Certainly not as far as I can see from The Daily Express, I reckon it goes ahead with it's drumming proprieter Richard Desmond who thankfully appears to like our Prime Minister.


Jigger me, you get the impression that Mr Desmond is generous enough to like any old Prime Minister.


It makes you think, doesn't it?

Michael Palaeologus Wrote:

-------------------------------------------------------

> Thinking, I remember Thinking. Well, actually I

> dont, I dont remember much anymore.

>

> I remember Capstan Full Strength.

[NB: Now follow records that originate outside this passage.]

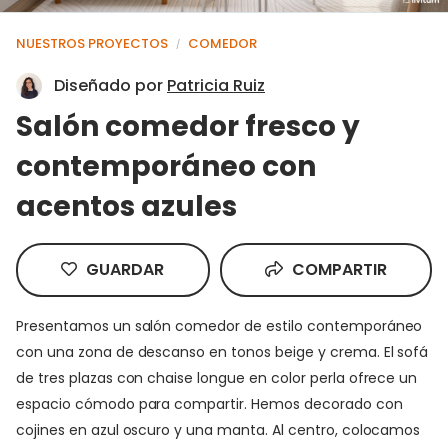
NUESTROS PROYECTOS
COMEDOR
/
Diseñado por
Patricia Ruiz
Salón comedor fresco y
contemporáneo con
acentos azules
GUARDAR
COMPARTIR
Presentamos un salón comedor de estilo contemporáneo
con una zona de descanso en tonos beige y crema. El sofá
de tres plazas con chaise longue en color perla ofrece un
espacio cómodo para compartir. Hemos decorado con
cojines en azul oscuro y una manta. Al centro, colocamos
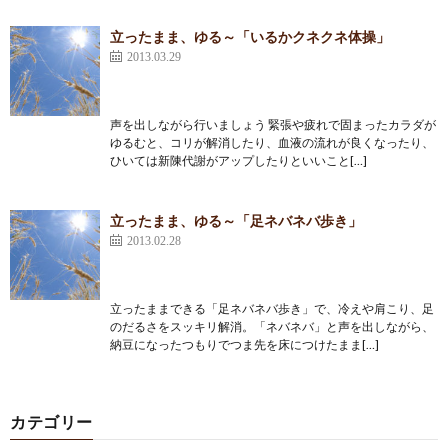
立ったまま、ゆる～「いるかクネクネ体操」
2013.03.29
声を出しながら行いましょう 緊張や疲れで固まったカラダが
ゆるむと、コリが解消したり、血液の流れが良くなったり、
ひいては新陳代謝がアップしたりといいこと[…]
立ったまま、ゆる～「足ネバネバ歩き」
2013.02.28
立ったままできる「足ネバネバ歩き」で、冷えや肩こり、足
のだるさをスッキリ解消。「ネバネバ」と声を出しながら、
納豆になったつもりでつま先を床につけたまま[…]
カテゴリー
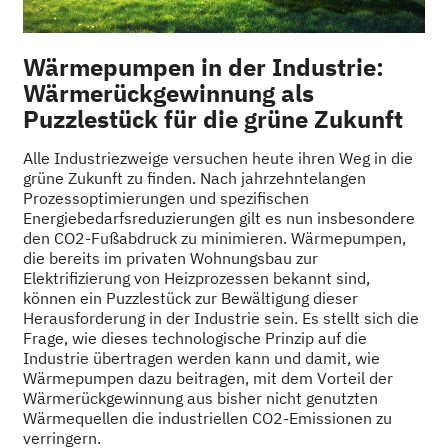
Wärmepumpen in der Industrie:
Wärmerückgewinnung als
Puzzlestück für die grüne Zukunft
Alle Industriezweige versuchen heute ihren Weg in die
grüne Zukunft zu finden. Nach jahrzehntelangen
Prozessoptimierungen und spezifischen
Energiebedarfsreduzierungen gilt es nun insbesondere
den CO2-Fußabdruck zu minimieren. Wärmepumpen,
die bereits im privaten Wohnungsbau zur
Elektrifizierung von Heizprozessen bekannt sind,
können ein Puzzlestück zur Bewältigung dieser
Herausforderung in der Industrie sein. Es stellt sich die
Frage, wie dieses technologische Prinzip auf die
Industrie übertragen werden kann und damit, wie
Wärmepumpen dazu beitragen, mit dem Vorteil der
Wärmerückgewinnung aus bisher nicht genutzten
Wärmequellen die industriellen CO2-Emissionen zu
verringern.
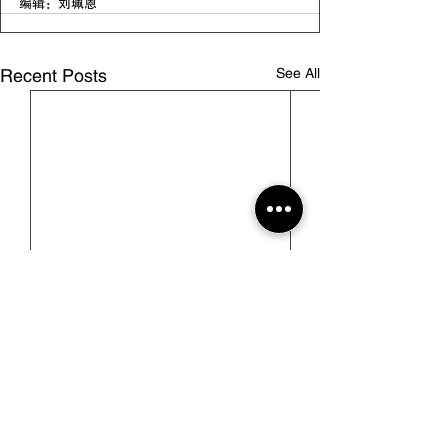
编辑：刘珮恩
See All
Recent Posts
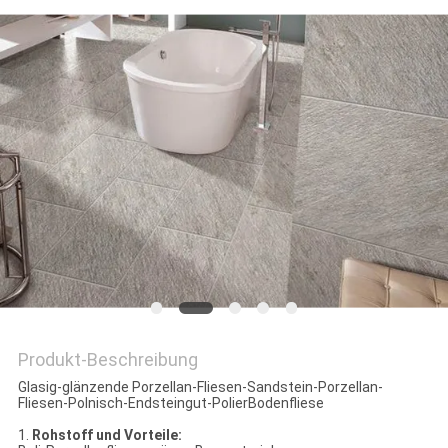
Produkt-Beschreibung
Glasig-glänzende Porzellan-Fliesen-Sandstein-Porzellan-
Fliesen-Polnisch-Endsteingut-PolierBodenfliese
1.
Rohstoff und Vorteile:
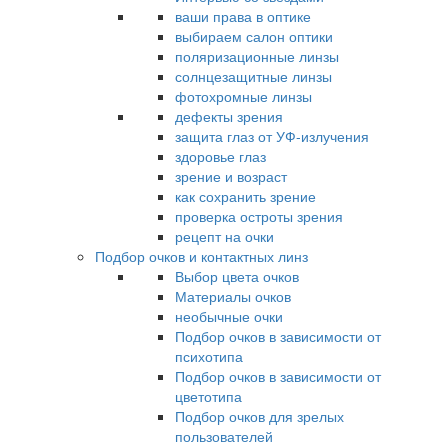
ваши права в оптике
выбираем салон оптики
поляризационные линзы
солнцезащитные линзы
фотохромные линзы
дефекты зрения
защита глаз от УФ-излучения
здоровье глаз
зрение и возраст
как сохранить зрение
проверка остроты зрения
рецепт на очки
Подбор очков и контактных линз
Выбор цвета очков
Материалы очков
необычные очки
Подбор очков в зависимости от
психотипа
Подбор очков в зависимости от
цветотипа
Подбор очков для зрелых
пользователей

Made skunk look

> like sweet cigarettes.

>

> Why would you smoke a North American mammal

> anyway?

>

> Youngsters! Pah!


Sweet cigarettes were of course the fine and correct way to introduce children to chocolate cigars. And once they'd chewed down on them they were more than prepared for the strength of the liqourish pipe with the aniseed topping.

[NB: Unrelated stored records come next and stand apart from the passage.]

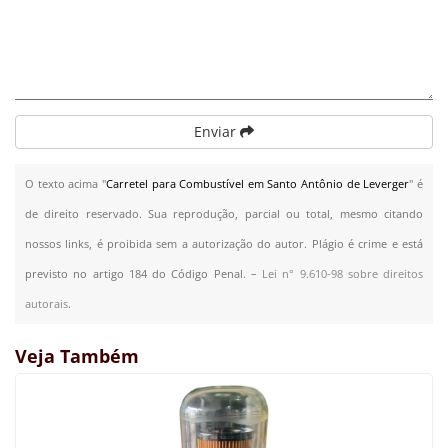
Enviar
O texto acima "
Carretel para Combustível em Santo Antônio de Leverger
" é
de direito reservado. Sua reprodução, parcial ou total, mesmo citando
nossos links, é proibida sem a autorização do autor. Plágio é crime e está
previsto no artigo 184 do Código Penal. –
Lei n° 9.610-98 sobre direitos
autorais
.
Veja Também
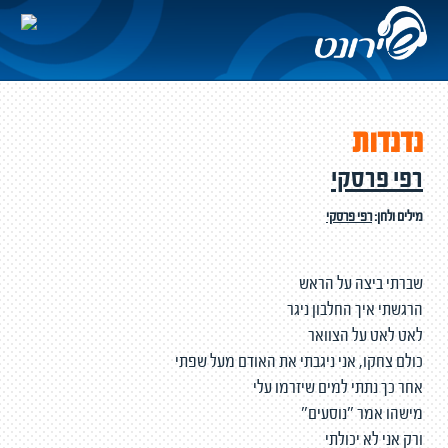
נדנדות
רפי פרסקי
מילים ולחן:
רפי פרסקי
שברתי ביצה על הראש
הרגשתי איך החלבון ניגר
לאט לאט על הצוואר
כולם צחקו, אני ניגבתי את האודם מעל שפתי
אחר כך נתתי למים שיזרמו עלי
מישהו אמר "נוסעים"
ורק אני לא יכולתי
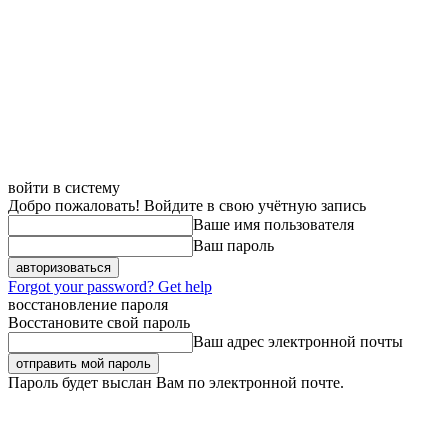
войти в систему
Добро пожаловать! Войдите в свою учётную запись
Ваше имя пользователя
Ваш пароль
Forgot your password? Get help
восстановление пароля
Восстановите свой пароль
Ваш адрес электронной почты
Пароль будет выслан Вам по электронной почте.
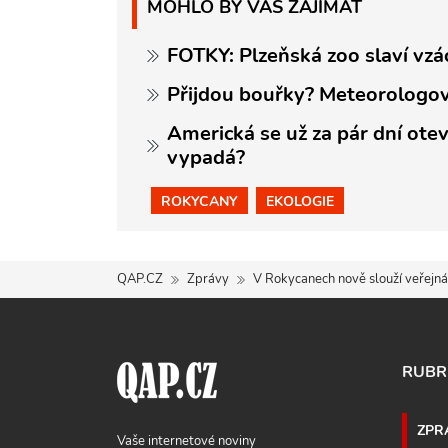
MOHLO BY VÁS ZAJÍMAT
FOTKY: Plzeňská zoo slaví vzá
Přijdou bouřky? Meteorologov
Americká se už za pár dní otev
vypadá?
ROKYCANY
EKOLOGIE
QAP.CZ
Zprávy
V Rokycanech nově slouží veřejná
RUBR
ZPR
Vaše internetové noviny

Youngsters today, they go straight to Lambert And Butler. No class, can't even start on Consulate.

T'chah.

HonaloochieB, you are talking to yourself again you daft old bastard. You have stopped taking your medication havent you?


The Mighty Boosh is the thing they stick up your arse to help you go, thats exactly what it does. I had a lovely Philipino nurse do it for me; mind you that was 40 years ago in Manila when I didnt need any help going.

Michael Palaeologus Wrote:

-------------------------------------------------------

> HonaloochieB, you are talking to yourself again

> you daft old bastard. You have stopped taking your

> medication havent you?

>

> The Mighty Boosh is the thing they stick up your

> arse to help you go, thats exactly what it does. I

> had a lovely Philipino nurse do it for me; mind

> you that was 40 years ago in Manila when I didnt

> need any help going.


MP, I'm going to have to take you point by point.

I'm not talking to myself, again. Unless you can prove I've done it before, then I'm saying something for the first time.

Unless what I just said counts and that would be a second time. But I don't pretend to be a mathematician, so I'm not perhaps qualified to make a judgement on the matter. So really if I'm anything I'm a philoshipher. Unless I'm not. Which is probable, if not possible. Isn't it?

Daft? if I am, then I wouldn't know, would I? I may well be. So perhaps I am a philosopher after all? Who knows? Do you? Do I? Do anyone?

Old? Yes, OK, but how could you tell from there? Bastard? Never! Birth certificate to prove it.


The Mighty Boosh, being a thing you have shoved up your arse? To make you go? By a Philpino nurse? Who is lovely?


I'd rather that than a 'comedy' show.

He's raving again. Living in a world of his own. Its all fantasy.


My Granny thinks he is barking mad, we spent the whole afternoon talking about it. She say's that the King will visit us soon and will heal everybody with rickets simply by touching them.


Whats that box in the corner? Its talking to me.

With all due respect to your Granny, but is she off her ruddy chump?

Do you think his courtiers will allow the King to go around touching the ricket-infested? He'll be going back to the palace riddled with scrofula, nits and scurvy like as not. Then he'll go off on state visits to other monarchs and pass them on to them, they'll get their armies involved and before you know it, war with the likes of Belgium.

I'm sure your Granny is all well and good but she should stick to her rocking chair and mithering the cat.

When it coms to international diplomacy, she's not seeing the big picture.